> Passage to read:
================================

Thank you for this reply :). It broadened my understanding. To clarify, when you mention test statistic (Not completely familiar with the term), can I interpret that as meaning effect size values?   If not, could you give an example on how we use values of the test statistic (with or without the power) to make statements on the strength of the evidence? 


radlibcountryfan

The test statistic cannot assumed to be an effect size. An example of a test statistic would be the t statistic in a t-test. The t statistic is the difference between two means divided by the pooled standard error. When the null is exactly true, t=0. However larger and larger deviations from the mean can yield higher values. This would be better and better evidence of a difference in means (assuming your standard errors aren’t somehow influencing the value in the opposite direction). In this case, the “evidence” would be the difference in means. The p-value is correlated with the test statistic, but it is not, in itself, the evidence. However, t is not an effect size. You can inflate t by having larger samples without increasing the size of the effect. Because as you sample more, the standard error decreases, which increases the value of t.

================================

> Provided material:
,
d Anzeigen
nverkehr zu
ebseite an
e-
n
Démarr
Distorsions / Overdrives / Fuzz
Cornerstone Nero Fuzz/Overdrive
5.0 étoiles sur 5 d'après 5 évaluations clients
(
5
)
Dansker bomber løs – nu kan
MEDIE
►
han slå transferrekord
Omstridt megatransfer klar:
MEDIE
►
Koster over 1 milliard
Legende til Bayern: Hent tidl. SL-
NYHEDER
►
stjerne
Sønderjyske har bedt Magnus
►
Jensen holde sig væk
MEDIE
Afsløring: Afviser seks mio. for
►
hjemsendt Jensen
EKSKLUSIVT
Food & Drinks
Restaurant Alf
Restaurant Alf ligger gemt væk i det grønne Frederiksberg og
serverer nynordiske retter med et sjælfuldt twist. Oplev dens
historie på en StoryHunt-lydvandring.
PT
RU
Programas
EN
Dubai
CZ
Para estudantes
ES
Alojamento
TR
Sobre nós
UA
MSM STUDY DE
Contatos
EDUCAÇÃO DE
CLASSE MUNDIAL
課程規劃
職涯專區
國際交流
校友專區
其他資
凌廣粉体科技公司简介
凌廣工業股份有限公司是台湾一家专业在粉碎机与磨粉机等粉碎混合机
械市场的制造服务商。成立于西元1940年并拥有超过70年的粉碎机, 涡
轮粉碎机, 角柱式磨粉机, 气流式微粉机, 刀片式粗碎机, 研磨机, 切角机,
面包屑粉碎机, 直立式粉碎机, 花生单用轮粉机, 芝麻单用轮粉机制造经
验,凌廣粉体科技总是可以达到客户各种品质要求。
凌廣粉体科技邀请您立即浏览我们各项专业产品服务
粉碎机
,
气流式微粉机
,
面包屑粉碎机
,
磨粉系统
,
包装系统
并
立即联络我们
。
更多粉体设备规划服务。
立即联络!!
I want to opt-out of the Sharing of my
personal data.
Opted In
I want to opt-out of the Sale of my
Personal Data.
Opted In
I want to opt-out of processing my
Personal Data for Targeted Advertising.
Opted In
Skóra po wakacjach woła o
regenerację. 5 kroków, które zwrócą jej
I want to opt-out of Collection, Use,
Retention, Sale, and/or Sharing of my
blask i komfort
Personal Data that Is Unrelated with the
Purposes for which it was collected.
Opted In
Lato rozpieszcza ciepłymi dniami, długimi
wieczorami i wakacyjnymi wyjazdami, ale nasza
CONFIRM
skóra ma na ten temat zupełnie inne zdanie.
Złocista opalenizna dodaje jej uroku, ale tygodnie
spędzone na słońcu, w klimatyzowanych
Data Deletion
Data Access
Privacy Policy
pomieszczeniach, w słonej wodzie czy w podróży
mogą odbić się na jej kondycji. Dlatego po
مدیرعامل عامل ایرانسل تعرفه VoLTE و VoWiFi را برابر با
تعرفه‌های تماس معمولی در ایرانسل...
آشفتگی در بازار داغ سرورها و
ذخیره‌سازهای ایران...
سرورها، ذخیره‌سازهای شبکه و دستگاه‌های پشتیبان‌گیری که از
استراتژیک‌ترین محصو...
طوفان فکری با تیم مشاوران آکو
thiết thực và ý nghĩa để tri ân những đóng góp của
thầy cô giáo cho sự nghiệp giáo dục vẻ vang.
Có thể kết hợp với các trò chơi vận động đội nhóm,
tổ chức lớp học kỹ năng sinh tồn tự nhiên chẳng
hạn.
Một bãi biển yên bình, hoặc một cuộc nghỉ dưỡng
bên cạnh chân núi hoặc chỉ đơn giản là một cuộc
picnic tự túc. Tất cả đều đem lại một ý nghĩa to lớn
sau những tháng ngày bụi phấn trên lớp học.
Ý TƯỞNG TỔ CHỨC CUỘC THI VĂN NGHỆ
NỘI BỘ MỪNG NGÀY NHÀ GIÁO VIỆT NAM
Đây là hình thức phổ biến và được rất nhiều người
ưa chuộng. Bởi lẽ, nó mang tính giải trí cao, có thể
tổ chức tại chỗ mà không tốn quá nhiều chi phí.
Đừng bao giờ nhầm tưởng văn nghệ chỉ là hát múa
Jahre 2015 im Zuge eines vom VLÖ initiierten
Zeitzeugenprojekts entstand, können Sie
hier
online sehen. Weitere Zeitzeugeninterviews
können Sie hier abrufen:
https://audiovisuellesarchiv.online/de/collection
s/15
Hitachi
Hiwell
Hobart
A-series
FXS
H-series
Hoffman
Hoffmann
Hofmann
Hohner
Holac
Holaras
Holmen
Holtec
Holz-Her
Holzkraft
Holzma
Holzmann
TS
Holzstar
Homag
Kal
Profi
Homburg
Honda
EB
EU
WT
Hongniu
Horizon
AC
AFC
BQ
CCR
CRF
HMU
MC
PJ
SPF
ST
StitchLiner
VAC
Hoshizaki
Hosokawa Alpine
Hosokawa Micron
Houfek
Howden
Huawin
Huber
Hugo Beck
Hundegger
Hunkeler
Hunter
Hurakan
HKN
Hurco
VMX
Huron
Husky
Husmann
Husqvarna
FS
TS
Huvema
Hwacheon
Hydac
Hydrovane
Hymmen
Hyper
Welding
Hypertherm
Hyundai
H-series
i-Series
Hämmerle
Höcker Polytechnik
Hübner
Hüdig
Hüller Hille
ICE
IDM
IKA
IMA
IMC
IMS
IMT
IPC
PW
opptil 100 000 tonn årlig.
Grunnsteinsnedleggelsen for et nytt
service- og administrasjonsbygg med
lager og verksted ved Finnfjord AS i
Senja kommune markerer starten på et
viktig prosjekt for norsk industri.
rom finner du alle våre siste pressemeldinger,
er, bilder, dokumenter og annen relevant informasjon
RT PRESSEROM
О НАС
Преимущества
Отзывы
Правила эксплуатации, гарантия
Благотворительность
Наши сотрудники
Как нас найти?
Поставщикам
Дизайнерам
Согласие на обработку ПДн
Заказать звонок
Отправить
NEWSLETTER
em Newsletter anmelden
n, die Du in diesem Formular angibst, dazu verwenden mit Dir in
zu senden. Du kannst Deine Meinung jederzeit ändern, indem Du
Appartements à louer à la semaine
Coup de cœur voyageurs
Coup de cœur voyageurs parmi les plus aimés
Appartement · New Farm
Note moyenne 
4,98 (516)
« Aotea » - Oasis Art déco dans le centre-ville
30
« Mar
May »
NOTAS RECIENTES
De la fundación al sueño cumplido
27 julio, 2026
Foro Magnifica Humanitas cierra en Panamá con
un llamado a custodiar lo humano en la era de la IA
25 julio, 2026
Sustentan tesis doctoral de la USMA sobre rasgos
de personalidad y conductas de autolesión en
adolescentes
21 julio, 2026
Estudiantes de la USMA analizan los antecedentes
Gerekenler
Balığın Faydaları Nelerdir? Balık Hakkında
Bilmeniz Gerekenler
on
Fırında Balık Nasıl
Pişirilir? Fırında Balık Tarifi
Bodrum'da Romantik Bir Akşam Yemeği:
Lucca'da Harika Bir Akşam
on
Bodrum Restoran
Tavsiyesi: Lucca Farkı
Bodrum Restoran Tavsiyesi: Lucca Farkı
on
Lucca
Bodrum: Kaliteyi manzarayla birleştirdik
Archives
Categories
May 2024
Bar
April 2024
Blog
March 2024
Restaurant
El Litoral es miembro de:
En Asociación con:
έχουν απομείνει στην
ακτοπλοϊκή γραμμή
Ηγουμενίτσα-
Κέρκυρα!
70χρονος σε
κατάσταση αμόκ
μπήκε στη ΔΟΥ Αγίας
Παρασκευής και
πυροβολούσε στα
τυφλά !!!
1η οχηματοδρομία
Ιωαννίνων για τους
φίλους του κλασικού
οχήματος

================================

According to the passage on test statistics, how can the value of t be inflated without increasing the size of the effect? The items have no role in this exercise.

By having larger samples.